Your unflappable and largely-agnostic husband will find himself praying his @ss off for nothing but the restoration of your health.
It's something called MEN1--Multiple Endocrine Neoplasia--Type 1. Neuroendocrine Cancer. It's an inherited (autosomal dominant) kind, meaning there was a 50/50 chance of my having had it passed down from my particular family. A somewhat rare (but not that rare), often slow-growing suite of tumors. Mostly pancreas, parathyroid, and pituitary, but sometimes involving other neuroendocrine tissues--for instance, parts of the lungs. I used to think I had all three of the classic tumors, but my more recent scans have shown that I just have the pancreas and parathyroid stuff.
"Cancer" and "tumor" are always scary words. But it's really not that bad.

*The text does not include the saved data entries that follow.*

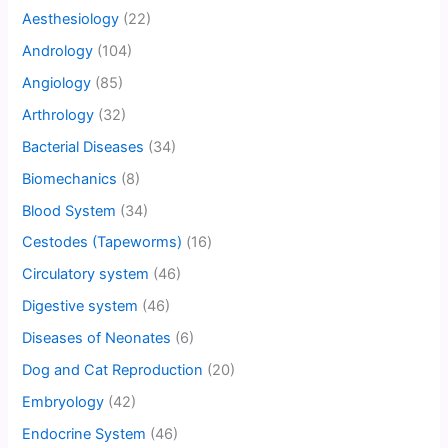
Aesthesiology
(22)
Andrology
(104)
Angiology
(85)
Arthrology
(32)
Bacterial Diseases
(34)
Biomechanics
(8)
Blood System
(34)
Cestodes (Tapeworms)
(16)
Circulatory system
(46)
Digestive system
(46)
Diseases of Neonates
(6)
Dog and Cat Reproduction
(20)
Embryology
(42)
Endocrine System
(46)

I found out about the MEN1 in 2010, but there were weird signs before then, starting in my teens. But the random manic episode, culminating in the diagnosis of bipolar disorder last summer, was completely out of left field.
MEN1 can be a "good" cancer to have, in case you are ever in the business of choosing one. It’s cancer in slow motion. Lots of mostly-uneventful scans and bloodwork. Weird hormones, but not terribly so. Three parathyroidectomies, but the last one was a rousing success. I am not nearly as chronically exhausted as I used to be because now I don't have hyperparathyroidism anymore. I am hypoparathyroid, but although I have to take a lot of calcium orally, this is a hell of a lot better than the "moans, stones, groans, and bones" accoutrements of having too much calcium in the blood.
There is a big-@ss scar on my neck. Sometimes children stare at it. Sometimes I think I should make up a cool shark attack story or some equally-implausible superhero origin story about it. But in any case, I think it's pretty badass that someone slit my throat three times--in a controlled and consensual manner, nevertheless—and I lived to tell the tale. And it reminds me every day that I've survived a little bit of sh*t.
I am also stable on psychiatric medication now.
|Not this kind of "medication", but maybe something like it would have helped.
I am surviving this stupid bipolar sh*t, too, and am so very, very lucky.
I'm watching the paper Cootie Catcher start to unfold for my teenagers and hoping the big game of M*A*S*H smiles kindly upon them, in turn.